Moumine ne veut pas aller au Tchad. A 16 ans, cet adolescent frêle originaire de Boali (90 km au nord de Bangui) dit n'avoir ni papier d'identité, ni argent: "ma mère et mes frères sont au Tchad déjà mais moi, je veux aller au Cameroun. On m'a dit que pour le Cameroun, c'était gratuit, pour le Tchad on me demande 11.000 FCFA (17 euros)". Le Tchad comme le Cameroun n'évacuent que leurs ressortissants ou alors, dit un agent de l'ambassade du Cameroun, "ceux qui sont sans papiers mais ont des explications. Ils doivent pouvoir justifier leur origine camerounaise".
Depuis début décembre, 31.500 étrangers ont été évacués du pays et plus de 86.000 Centrafricains ont trouvé refuge dans les pays voisins, fuyant en majorité par la route. Vendredi matin, un nouveau convoi de civils musulmans a encore quitté Bangui sous les huées des riverains, qui n'ont pas hésité à lyncher l'un des candidats au départ.
 
Chicotte tchadienne
 
Moumine ne voulait pas partir de sa ville. "On vivait autour de l'église de Boali où l'abbé nous protégeait. Mais quand les navettes tchadiennes sont arrivées mardi, tout a dégénéré. Un soldat tchadien a été blessé par un (milicien chrétien) anti-balaka et toute la nuit, les Tchadiens ont tiré à travers la ville. Au matin, on a embarqué dans les camions, les anti-balaka nous tiraient dessus".
Mohamed, parti de Yaloké, un peu plus au nord, était dans ce même convoi avec ses deux épouses et ses cinq enfants. Il explique que les attaques ont commencé à Bossembélé (150 km au nord ouest de Bangui) et ont repris à la sortie de Boali.
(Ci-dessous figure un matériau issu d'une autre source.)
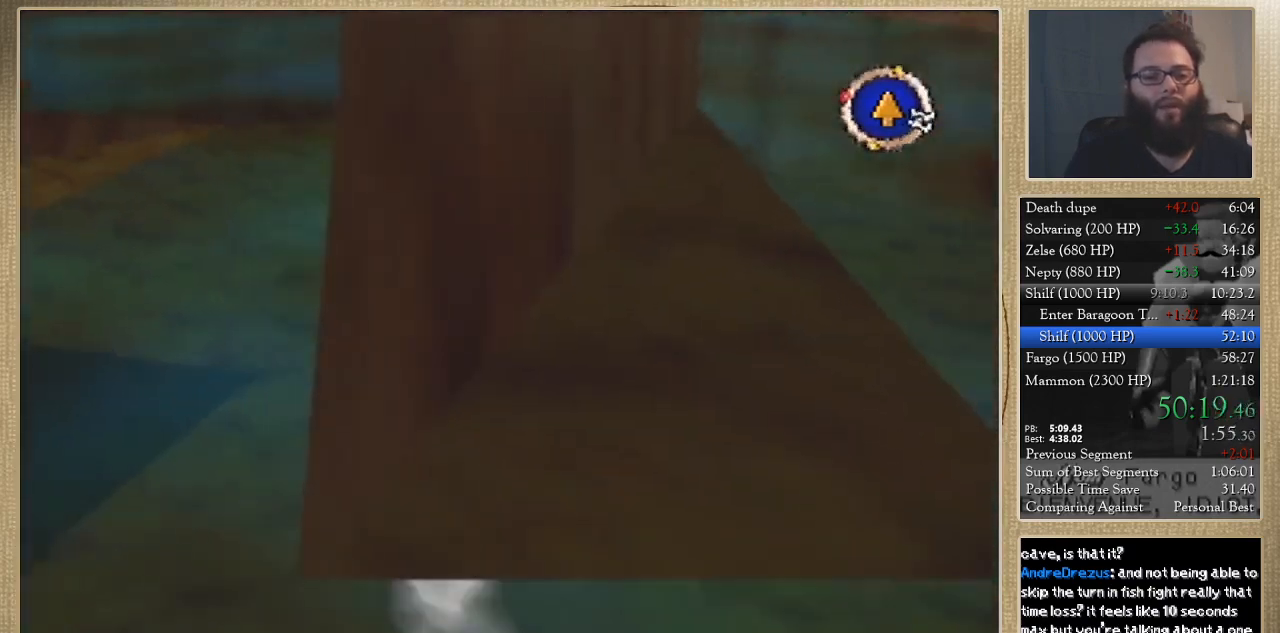
{"buttons": [], "left_stick": "up-right", "events": []}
Les anti-balaka "ont tiré sur nous, deux officiers tchadiens, un lieutenant et un colonel, ont été tués et trois civils", affirme-t-il. Mohamed ne sait pas ce qui l'attend au Tchad qu'il ne connaît pas. "Je suis né à Yaloké, je suis centrafricain," explique ce commerçant de 43 ans qui a tout perdu. "On va à N'djamena, je ne connais personne. Au Tchad, je serai un réfugié", dit Mohamed, qui ne sait pas encore que sa demande d'évacuation va être refusée.
 
Assis sur un fauteuil sous une aile d'avion, un homme en costume noir, cravate et lunettes sombres, questionne en arabe les candidats au départ. Sollicité par l'AFP, il refuse de préciser son identité ou sa fonction. Dans la file, des jeunes gens s'énervent. L'homme en costume se lève brusquement, attrape un bâton et se rue sur eux pour les frapper. "C'est l'ambassadeur du Tchad. Avec eux, c'est toujours la chicote!", confie un homme à voix basse.
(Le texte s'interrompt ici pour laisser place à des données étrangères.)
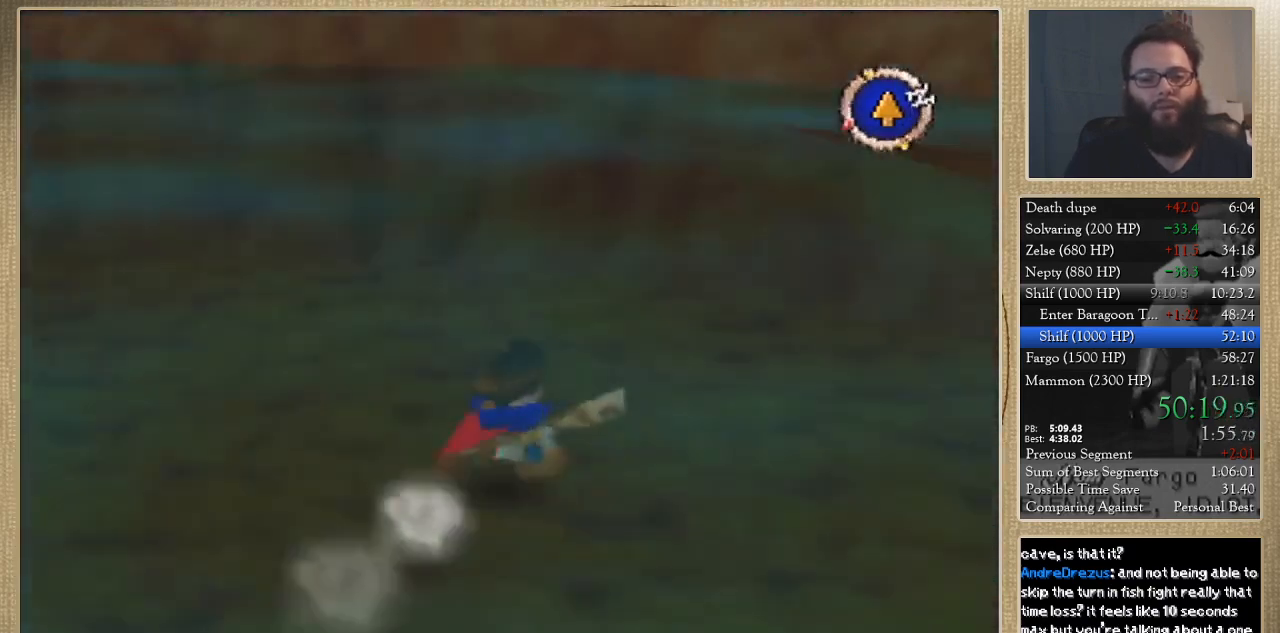
{"buttons": [], "left_stick": "up", "events": [[467, "left_stick", "up"]]}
Djouma Jacob vit sur le camp depuis déjà six jours. A 54 ans, cet ancien chauffeur d'une entreprise française attend avec huit membres de sa famille après avoir déjà passé cinq semaines réfugié à la Grande Mosquée de Bangui. "Avant, on habitait à PK5 (un quartier musulman de Bangui) mais ce n'était plus possible; ma maison a été brûlée, toutes nos affaires pillées, nous n'avons plus rien. Les anti-balaka ont même pris les briques des maisons pour les vendre", dit-il. M. Jacob espère un laissez-passer parce que son père était tchadien: "S'il le faut, on partira à pied!"
 
Source : AFP


              

Nouveau commentaire :
Facebook Twitter





Recherche
Mediapart : Georges de La Tour éclairé par Alain Cavalier https://t.co/aw5UhJzJnp
Samedi 22 Septembre - 10:03
Mediapart : @GwLoas Il s’agit de la couverture du livre
Vendredi 21 Septembre - 21:12
Mediapart : Twitter et Facebook sommés de réviser leurs conditions d’utilisation https://t.co/lKHoel3CSv
Vendredi 21 Septembre - 20:46
Mediapart : Scandale des Rafale en #Inde : les déclarations de @fhollande à @Mediapart mettent à mal la version officielle du g… https://t.co/FVh0mNWiIJ
Vendredi 21 Septembre - 20:17
Mediapart : RT @LaurentMauduit: Que révèle l’affaire #Kohler? La haute fonction publique connaît-elle des dérives nombreuses? Lundi 24, de 12H à 13h30,…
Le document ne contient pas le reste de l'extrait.